Mercado de terras raras valoriza preço pago pela Serra Verde em transação histórica

Venda da mineradora brasileira para empresa dos EUA sinaliza nova fase para ativos estratégicos fora da China

Mercado de terras raras valoriza preço pago pela Serra Verde em transação histórica
Vista aérea da mina Serra Verde em Goiás, ativo estratégico para o mercado de terras raras. Foto: 2010REUTERS

O mercado de terras raras reage ao valor surpreendente de US$ 2,8 bilhões pagos pela Serra Verde, destacando sua importância estratégica fora da China.

Mercado de terras raras e o impacto da compra da Serra Verde por US$ 2,8 bilhões

O mercado de terras raras experimentou uma mudança significativa com a compra da Serra Verde pela USA Rare Earth, anunciada em 20 de abril de 2026. Essa aquisição, avaliada em cerca de US$ 2,8 bilhões, destacou o aumento do valor dos ativos estratégicos fora da China, especialmente em um contexto geopolítico e comercial complexo. Especialistas do setor consideram esse preço surpreendente, já que a Serra Verde está ainda em fase de ramp-up, mas reconhecem que o negócio sinaliza uma nova era para investimentos em minerais críticos.
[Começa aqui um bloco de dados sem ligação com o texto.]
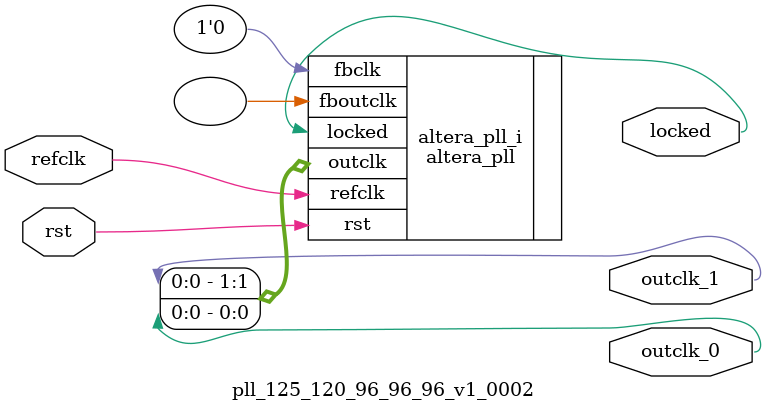
<source format=v>
`timescale 1ns/10ps
module  pll_125_120_96_96_96_v1_0002(

	// interface 'refclk'
	input wire refclk,

	// interface 'reset'
	input wire rst,

	// interface 'outclk0'
	output wire outclk_0,

	// interface 'outclk1'
	output wire outclk_1,

	// interface 'locked'
	output wire locked
);

	altera_pll #(
		.fractional_vco_multiplier("false"),
		.reference_clock_frequency("360.0 MHz"),
		.operation_mode("direct"),
		.number_of_clocks(2),
		.output_clock_frequency0("125.000000 MHz"),
		.phase_shift0("0 ps"),
		.duty_cycle0(50),
		.output_clock_frequency1("12.000000 MHz"),
		.phase_shift1("0 ps"),
		.duty_cycle1(50),
		.output_clock_frequency2("0 MHz"),
		.phase_shift2("0 ps"),
		.duty_cycle2(50),
		.output_clock_frequency3("0 MHz"),
		.phase_shift3("0 ps"),
		.duty_cycle3(50),
		.output_clock_frequency4("0 MHz"),
		.phase_shift4("0 ps"),
		.duty_cycle4(50),
		.output_clock_frequency5("0 MHz"),
		.phase_shift5("0 ps"),
		.duty_cycle5(50),
		.output_clock_frequency6("0 MHz"),
		.phase_shift6("0 ps"),
		.duty_cycle6(50),
		.output_clock_frequency7("0 MHz"),
		.phase_shift7("0 ps"),
		.duty_cycle7(50),
		.output_clock_frequency8("0 MHz"),
		.phase_shift8("0 ps"),
		.duty_cycle8(50),
		.output_clock_frequency9("0 MHz"),
		.phase_shift9("0 ps"),
		.duty_cycle9(50),
		.output_clock_frequency10("0 MHz"),
		.phase_shift10("0 ps"),
		.duty_cycle10(50),
		.output_clock_frequency11("0 MHz"),
		.phase_shift11("0 ps"),
		.duty_cycle11(50),
		.output_clock_frequency12("0 MHz"),
		.phase_shift12("0 ps"),
		.duty_cycle12(50),
		.output_clock_frequency13("0 MHz"),
		.phase_shift13("0 ps"),
		.duty_cycle13(50),
		.output_clock_frequency14("0 MHz"),
		.phase_shift14("0 ps"),
		.duty_cycle14(50),
		.output_clock_frequency15("0 MHz"),
		.phase_shift15("0 ps"),
		.duty_cycle15(50),
		.output_clock_frequency16("0 MHz"),
		.phase_shift16("0 ps"),
		.duty_cycle16(50),
		.output_clock_frequency17("0 MHz"),
		.phase_shift17("0 ps"),
		.duty_cycle17(50),
		.pll_type("General"),
		.pll_subtype("General")
	) altera_pll_i (
		.rst	(rst),
		.outclk	({outclk_1, outclk_0}),
		.locked	(locked),
		.fboutclk	( ),
		.fbclk	(1'b0),
		.refclk	(refclk)
	);
endmodule


</source>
A Serra Verde, localizada em Goiás, é a única mina fora da Ásia com escala suficiente para a produção dos quatro elementos magnéticos mais importantes para a fabricação de ímãs permanentes — neodímio, praseodímio, disprósio e térbio. Essa característica posiciona o ativo como central para a estratégia dos Estados Unidos e aliados de estabelecer uma cadeia integrada e independente da China, que domina o mercado mundial.

Estrutura da transação e seu significado geopolítico para o mercado de terras raras

A operação envolve um pagamento de US$ 300 milhões em dinheiro e a emissão de mais de 126 milhões de ações da USA Rare Earth. Com base no preço das ações em 17 de abril de 2026, o valor total estimado chega a US$ 2,8 bilhões. O fechamento do negócio está previsto para o terceiro trimestre de 2026, sujeito à aprovação regulatória.
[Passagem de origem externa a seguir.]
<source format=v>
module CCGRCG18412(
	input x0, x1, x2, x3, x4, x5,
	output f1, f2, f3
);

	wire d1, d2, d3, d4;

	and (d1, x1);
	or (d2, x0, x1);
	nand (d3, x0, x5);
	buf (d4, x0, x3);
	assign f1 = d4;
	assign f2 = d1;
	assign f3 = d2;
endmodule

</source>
Essa estrutura mostra não apenas um investimento financeiro, mas também um movimento estratégico para consolidar um ativo que agrega escala, relevância política e proteção comercial. O mercado entende que a USA Rare Earth pagou um prêmio elevado porque a Serra Verde não é apenas uma mina, mas um projeto fundamental para o desenvolvimento de uma cadeia de fornecimento de terras raras e ímãs permanentes fora da China.

Relevância da Serra Verde para a cadeia global de minerais críticos e sua produção prevista

A Serra Verde iniciou a produção comercial em 2024 e projeta atingir a capacidade nominal da fase 1 até o fim de 2027, com cerca de 6,4 mil toneladas por ano de óxidos totais de terras raras. A USA Rare Earth estima que a produção da Serra Verde representará mais da metade da oferta mundial de terras raras pesadas fora da China até 2027.

Além disso, o acordo prevê pisos de preço garantidos para os minerais extraídos, um mecanismo que reduz riscos em um setor marcado pela volatilidade e pela influência nos preços por parte da China. Essa garantia agrega estabilidade, o que pode atrair mais investimentos para projetos similares no Ocidente.

Perspectivas para o mercado de terras raras frente à nova valorização dos projetos no Ocidente

A valorização do preço pago pela Serra Verde fortalece a percepção de que ativos estratégicos no Ocidente passaram a ocupar um novo patamar de importância e valor financeiro. O mercado de terras raras, historicamente dominado pela China, começa a se reconfigurar com a emergência de projetos integrados em países aliados, apontando para uma maior diversificação e segurança na cadeia global de suprimentos.

Esse movimento tem implicações para políticas públicas, investimentos privados e para a dinâmica geopolítica internacional, especialmente considerando a crescente demanda por ímãs permanentes em setores como energia renovável, eletrônicos e veículos elétricos.

Desafios e oportunidades para a expansão da produção de terras raras no Brasil e no Ocidente

Apesar do avanço representado pela Serra Verde, o setor enfrenta desafios como o desenvolvimento tecnológico, a necessidade de infraestrutura adequada e o cumprimento de regulamentações ambientais e comerciais. Contudo, a operação da USA Rare Earth mostra que o mercado está disposto a investir pesado em projetos que combinem escala, relevância e proteção comercial.

O Brasil, com sua reserva estratégica, pode se tornar um polo essencial para a cadeia global de minerais críticos, atraindo mais investimentos e fomentando parcerias internacionais. A operação da Serra Verde serve como estudo de caso para o potencial e os riscos envolvidos na expansão do mercado de terras raras fora da China.